The accessibility of Google’s YouTube video service looks set to improve thanks to the recent decision by the internet giant to abandon Adobe’s Flash technology in favour of the fifth and final version of the Hyper Text Markup Language, HTML5.

HTML 5 logo

In a recent blog post, YouTube Engineering Manager Richard Leider wrote that this was largely due to a maturing of HTML5—a core technology underpinning the web, and as at late 2014, an official Word Wide Web Consortium (W3C) Recommendation.

With a mature HTML5, YouTube was now able to improve its user experience through more consistent streaming and higher quality video—among other technical benefits. Importantly, the preference for HTML5 also has important implications for improved accessibility to the video streaming service for people with disabilities.

As Media Access Australia’s resident web accessibility expert Dr Scott Hollier pointed out in the early days of HTML5’s development, one of the technology’s several accessibility gems is simplified captioning—good news for people with hearing impairments.

The exciting part about YouTube—among other HTML5 video initiatives—is that the technology has the potential to deliver easier caption implementation regardless of video format, providing scalability on different browsers and platforms, and the ability to tie the text better into assistive technologies.

HTML5 is also good news for people with vision impairments because it can make providing audio description (AD) services easier.

For example, with HTML 5 it’s possible to have a text file—a bit like a caption file—that has time-indexed descriptions. With a screen reader, these descriptions can be read out at set times, so providing a form of audio description to go with video content.

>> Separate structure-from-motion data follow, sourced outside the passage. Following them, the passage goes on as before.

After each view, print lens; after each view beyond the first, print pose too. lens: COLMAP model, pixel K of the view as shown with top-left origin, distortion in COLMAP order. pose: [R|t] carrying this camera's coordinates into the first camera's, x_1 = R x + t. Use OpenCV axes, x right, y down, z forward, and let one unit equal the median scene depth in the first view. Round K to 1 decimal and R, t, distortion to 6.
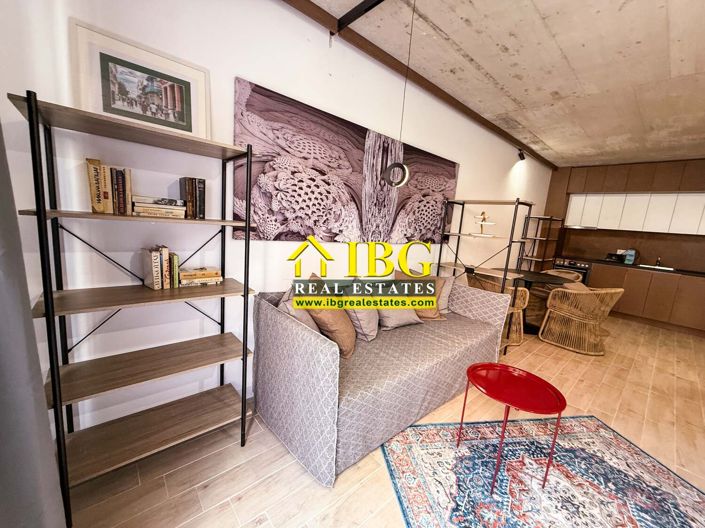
lens RADIAL K [[283.8, 0, 350.5], [0, 283.8, 264.9], [0, 0, 1]] dist [0.001342, 0.000327]
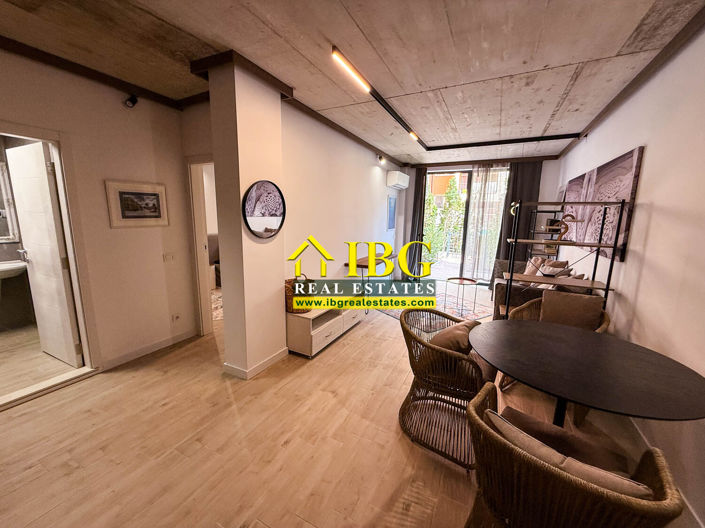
lens RADIAL K [[283.8, 0, 353.0], [0, 283.8, 264.4], [0, 0, 1]] dist [0.001342, 0.000327]
pose [[-0.918623, -0.033172, -0.393741, 1.876005], [-0.156218, 0.945776, 0.284788, -0.254779], [0.362944, 0.323122, -0.873993, 2.110258]]
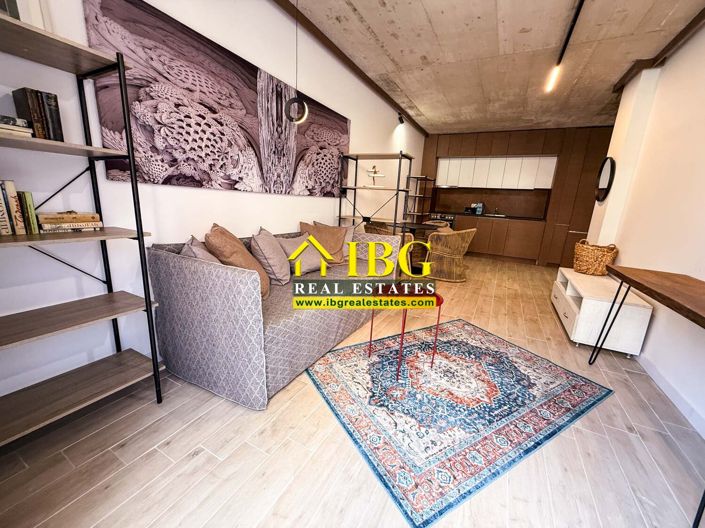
lens RADIAL K [[283.8, 0, 351.3], [0, 283.8, 265.2], [0, 0, 1]] dist [0.001342, 0.000327]
pose [[0.935383, -0.108187, 0.336680, -0.039963], [0.076460, 0.991406, 0.106148, 0.099514], [-0.345271, -0.073547, 0.935617, -0.043246]]
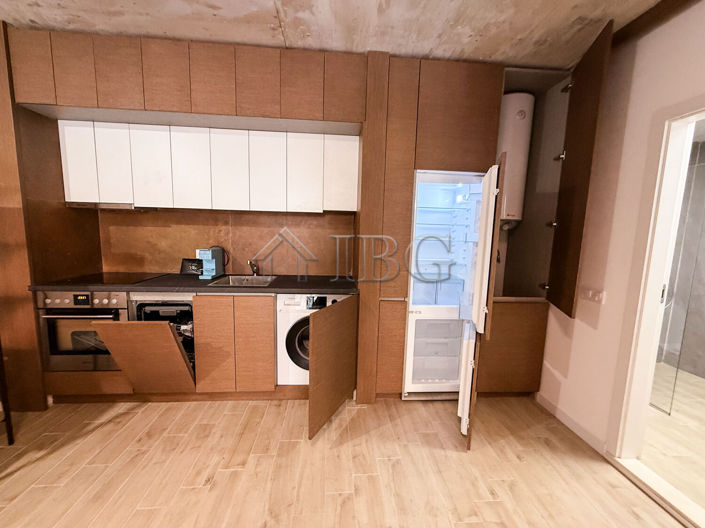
lens RADIAL K [[283.8, 0, 351.3], [0, 283.8, 262.6], [0, 0, 1]] dist [0.001342, 0.000327]
pose [[0.596726, -0.155596, 0.787216, 1.683002], [0.149205, 0.985428, 0.081672, -0.073952], [-0.788452, 0.068720, 0.611245, 1.151269]]
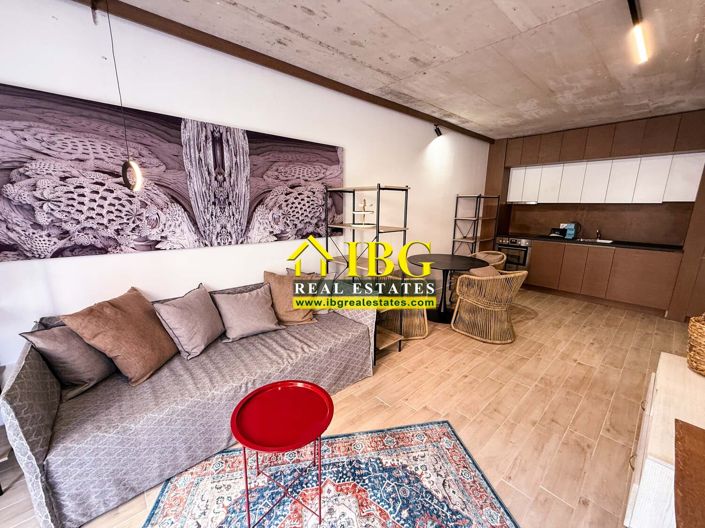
lens RADIAL K [[283.8, 0, 350.2], [0, 283.8, 264.8], [0, 0, 1]] dist [0.001342, 0.000327]
pose [[0.997384, -0.071910, -0.007297, 0.565422], [0.072186, 0.996126, 0.050221, -0.036966], [0.003658, -0.050616, 0.998711, 0.107162]]
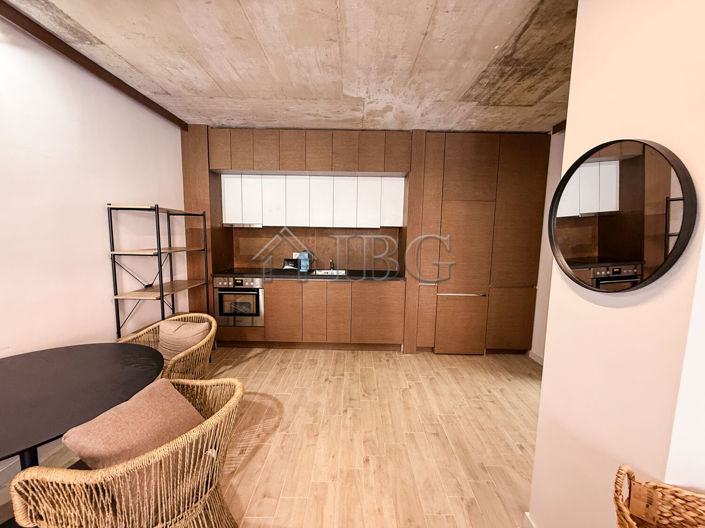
lens RADIAL K [[283.8, 0, 352.2], [0, 283.8, 263.1], [0, 0, 1]] dist [0.001342, 0.000327]
pose [[0.658570, -0.144827, 0.738452, 1.164898], [0.154882, 0.986383, 0.055325, -0.104112], [-0.736409, 0.077938, 0.672033, 0.923896]]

Being able to take this approach removes the need to embed AD in the video, meaning that you can have the one video source for both AD and non-AD content. That means the people most likely to need AD—screen reader users—will have better access.

HTML5 is also good news for people with cognitive-related impairments because it has the potential to make online video players themselves more accessible through more uniform and predictable interfaces.

For people with mobility impairments, interfaces using HTML5 are more likely to be navigable using keyboard-only controls or through assistive technology—such as mouthsticks—that rely on keyboard controls.

Google through YouTube is not the only organisation to move toward accessible media players. For example, Canada’s AMI has launched its own accessible media player and payments provider PayPal has used HTML5 to make its media player accessible.